Гоголь категорически отверг в А. и. мнение, будто «Выбранные места…» — книга вредная: «В книге, несмотря на все ее недостатки, слишком явно выступило желанье добра. Несмотря на многие неопределительные и темные места, главное видно в ней ясно, и после чтения ее приходишь к тому же заключенью, что верховная инстанция всего есть Церковь и разрешенье вопросов жизни — в ней. Стало быть, во всяком случае после книги моей читатель обратится к Церкви, а в Церкви встретит и учителей Церкви, которые укажут, что следует ему взять из моей книги для себя, а может быть, дадут ему наместо моей книги другие — позначительнее, полезнее и для которых он оставит мою книгу, как ученик бросает склады, когда выучится читать по верхам».

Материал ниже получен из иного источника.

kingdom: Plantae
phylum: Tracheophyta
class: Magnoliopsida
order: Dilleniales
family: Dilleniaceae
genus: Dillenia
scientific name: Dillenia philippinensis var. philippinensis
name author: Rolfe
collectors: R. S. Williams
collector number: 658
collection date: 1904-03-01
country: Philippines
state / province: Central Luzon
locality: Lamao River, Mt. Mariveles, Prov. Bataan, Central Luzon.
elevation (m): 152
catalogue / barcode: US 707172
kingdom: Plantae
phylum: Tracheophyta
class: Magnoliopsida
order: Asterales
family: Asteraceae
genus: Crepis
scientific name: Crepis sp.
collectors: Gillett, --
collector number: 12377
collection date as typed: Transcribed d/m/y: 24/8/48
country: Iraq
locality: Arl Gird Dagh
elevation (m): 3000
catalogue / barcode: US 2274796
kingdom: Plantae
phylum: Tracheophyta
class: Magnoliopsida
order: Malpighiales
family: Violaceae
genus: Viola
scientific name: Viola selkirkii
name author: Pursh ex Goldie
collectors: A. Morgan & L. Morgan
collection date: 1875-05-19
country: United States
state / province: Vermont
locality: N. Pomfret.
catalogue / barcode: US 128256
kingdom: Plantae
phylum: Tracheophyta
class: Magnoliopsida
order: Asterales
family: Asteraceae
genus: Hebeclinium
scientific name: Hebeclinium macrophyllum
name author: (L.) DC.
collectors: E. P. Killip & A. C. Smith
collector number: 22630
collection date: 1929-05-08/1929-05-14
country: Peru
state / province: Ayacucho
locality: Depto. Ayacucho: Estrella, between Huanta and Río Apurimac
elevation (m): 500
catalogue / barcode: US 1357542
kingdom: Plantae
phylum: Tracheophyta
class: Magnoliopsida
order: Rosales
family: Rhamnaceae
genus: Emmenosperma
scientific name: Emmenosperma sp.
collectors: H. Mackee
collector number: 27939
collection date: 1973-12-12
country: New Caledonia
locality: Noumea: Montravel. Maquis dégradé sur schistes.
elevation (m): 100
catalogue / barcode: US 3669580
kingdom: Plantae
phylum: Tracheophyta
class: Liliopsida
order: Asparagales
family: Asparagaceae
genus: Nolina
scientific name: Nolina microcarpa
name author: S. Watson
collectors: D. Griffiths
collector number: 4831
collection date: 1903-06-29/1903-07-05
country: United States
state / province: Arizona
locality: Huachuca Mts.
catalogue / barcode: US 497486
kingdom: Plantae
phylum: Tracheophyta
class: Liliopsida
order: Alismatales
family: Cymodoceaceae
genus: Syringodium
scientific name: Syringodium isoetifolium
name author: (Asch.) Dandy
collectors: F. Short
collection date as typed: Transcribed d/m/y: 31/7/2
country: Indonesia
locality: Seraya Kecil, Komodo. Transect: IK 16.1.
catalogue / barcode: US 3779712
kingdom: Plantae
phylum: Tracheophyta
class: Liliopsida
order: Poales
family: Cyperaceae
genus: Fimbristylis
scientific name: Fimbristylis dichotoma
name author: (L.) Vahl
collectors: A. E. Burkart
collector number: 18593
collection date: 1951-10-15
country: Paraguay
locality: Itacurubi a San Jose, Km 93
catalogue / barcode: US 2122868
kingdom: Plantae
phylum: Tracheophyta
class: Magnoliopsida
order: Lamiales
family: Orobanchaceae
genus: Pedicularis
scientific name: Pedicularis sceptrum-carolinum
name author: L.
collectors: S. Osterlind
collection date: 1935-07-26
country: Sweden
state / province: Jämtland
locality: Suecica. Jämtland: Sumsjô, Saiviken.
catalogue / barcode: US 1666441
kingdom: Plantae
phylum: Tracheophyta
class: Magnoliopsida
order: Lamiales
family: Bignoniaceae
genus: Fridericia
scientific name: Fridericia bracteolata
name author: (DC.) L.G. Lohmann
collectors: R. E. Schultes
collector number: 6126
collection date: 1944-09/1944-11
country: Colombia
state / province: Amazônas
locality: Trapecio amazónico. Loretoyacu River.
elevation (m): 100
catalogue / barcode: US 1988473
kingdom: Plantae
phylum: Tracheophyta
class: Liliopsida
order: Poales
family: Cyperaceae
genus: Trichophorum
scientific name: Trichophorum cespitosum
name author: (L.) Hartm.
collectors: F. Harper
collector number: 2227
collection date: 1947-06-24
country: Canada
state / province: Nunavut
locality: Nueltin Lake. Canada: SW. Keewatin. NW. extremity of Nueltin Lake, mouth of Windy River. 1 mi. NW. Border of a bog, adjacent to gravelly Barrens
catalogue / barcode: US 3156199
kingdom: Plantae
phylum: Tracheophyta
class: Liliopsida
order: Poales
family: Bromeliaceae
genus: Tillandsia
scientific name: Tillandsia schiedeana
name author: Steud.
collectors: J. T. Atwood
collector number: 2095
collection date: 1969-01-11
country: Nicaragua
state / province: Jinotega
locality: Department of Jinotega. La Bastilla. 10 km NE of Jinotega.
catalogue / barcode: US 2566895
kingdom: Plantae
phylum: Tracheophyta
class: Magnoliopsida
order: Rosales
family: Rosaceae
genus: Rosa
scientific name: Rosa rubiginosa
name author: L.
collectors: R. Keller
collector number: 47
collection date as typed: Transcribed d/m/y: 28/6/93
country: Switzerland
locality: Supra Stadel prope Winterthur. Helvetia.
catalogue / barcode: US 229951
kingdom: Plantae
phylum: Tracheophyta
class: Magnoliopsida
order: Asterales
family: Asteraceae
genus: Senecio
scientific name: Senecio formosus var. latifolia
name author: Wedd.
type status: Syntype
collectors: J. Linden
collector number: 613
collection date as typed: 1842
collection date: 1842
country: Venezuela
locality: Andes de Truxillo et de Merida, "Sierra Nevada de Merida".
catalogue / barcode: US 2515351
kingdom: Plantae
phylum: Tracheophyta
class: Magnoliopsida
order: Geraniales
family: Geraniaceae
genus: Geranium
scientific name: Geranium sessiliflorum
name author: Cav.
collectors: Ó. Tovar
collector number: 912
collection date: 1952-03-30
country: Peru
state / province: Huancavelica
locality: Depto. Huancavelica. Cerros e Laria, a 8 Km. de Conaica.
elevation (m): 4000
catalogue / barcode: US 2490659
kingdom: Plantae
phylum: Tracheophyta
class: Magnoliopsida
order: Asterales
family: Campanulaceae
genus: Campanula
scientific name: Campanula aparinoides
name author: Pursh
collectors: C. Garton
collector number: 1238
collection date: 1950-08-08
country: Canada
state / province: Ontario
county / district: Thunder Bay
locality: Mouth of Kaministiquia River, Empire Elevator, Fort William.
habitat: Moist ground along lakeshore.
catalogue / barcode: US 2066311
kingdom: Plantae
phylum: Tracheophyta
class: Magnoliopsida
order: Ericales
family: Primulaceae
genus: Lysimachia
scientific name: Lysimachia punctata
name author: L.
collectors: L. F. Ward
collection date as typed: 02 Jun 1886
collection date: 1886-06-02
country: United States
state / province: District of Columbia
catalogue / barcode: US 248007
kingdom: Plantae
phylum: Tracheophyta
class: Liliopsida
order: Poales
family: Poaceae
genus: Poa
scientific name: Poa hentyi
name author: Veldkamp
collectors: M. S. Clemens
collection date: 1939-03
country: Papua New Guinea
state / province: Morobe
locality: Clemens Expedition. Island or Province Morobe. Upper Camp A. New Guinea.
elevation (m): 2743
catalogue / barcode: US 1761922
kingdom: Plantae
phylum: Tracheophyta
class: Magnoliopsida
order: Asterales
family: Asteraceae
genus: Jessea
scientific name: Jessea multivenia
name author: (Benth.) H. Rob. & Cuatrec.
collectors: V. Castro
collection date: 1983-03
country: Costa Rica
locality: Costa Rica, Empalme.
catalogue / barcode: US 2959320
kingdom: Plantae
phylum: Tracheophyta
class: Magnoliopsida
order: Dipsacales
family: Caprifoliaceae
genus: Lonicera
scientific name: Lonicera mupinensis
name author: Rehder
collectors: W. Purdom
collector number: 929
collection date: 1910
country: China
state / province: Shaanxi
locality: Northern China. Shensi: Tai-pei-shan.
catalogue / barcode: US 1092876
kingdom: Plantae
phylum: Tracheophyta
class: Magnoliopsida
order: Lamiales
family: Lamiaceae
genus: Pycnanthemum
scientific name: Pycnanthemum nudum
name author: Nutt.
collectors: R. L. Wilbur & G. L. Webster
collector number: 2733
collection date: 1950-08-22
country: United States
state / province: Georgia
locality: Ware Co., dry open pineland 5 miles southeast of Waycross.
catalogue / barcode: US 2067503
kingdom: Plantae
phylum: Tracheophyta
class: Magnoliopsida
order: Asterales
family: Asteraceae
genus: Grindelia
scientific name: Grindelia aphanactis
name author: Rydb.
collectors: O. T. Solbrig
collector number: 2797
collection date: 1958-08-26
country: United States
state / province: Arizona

В заключение писатель признал, что «путаница и недоразумения», вызванные «Выбранными местами…», «были для меня очень тяжелы, тем более, что я думал, что в книге моей скорей зерно примиренья, а не раздора. Душа моя изнемогла бы от множества упреков, из них многие были так страшны, что не дай их Бог никому получить. Не могу не изъявить также и благодарности тем, которые могли бы также осыпать меня за многое упреками, но которые, почувствовав, что их уже слишком много для немощной натуры человека, рукой скорбящего брата приподняли меня, повелевши ободриться. Бог да вознаградит их: я не знаю выше подвига, как подать руку изнемогшему духом».
АКСАКОВ Иван Сергеевич (1823–1886),
младший сын С. Т. Аксакова, поэт и публицист-славянофил, издатель еженедельной газеты «Русь». Во второй половине 1840-х годов служил членом уголовной палаты в Калуге. Как и все семейство Аксаковых, дружески относился к Гоголю.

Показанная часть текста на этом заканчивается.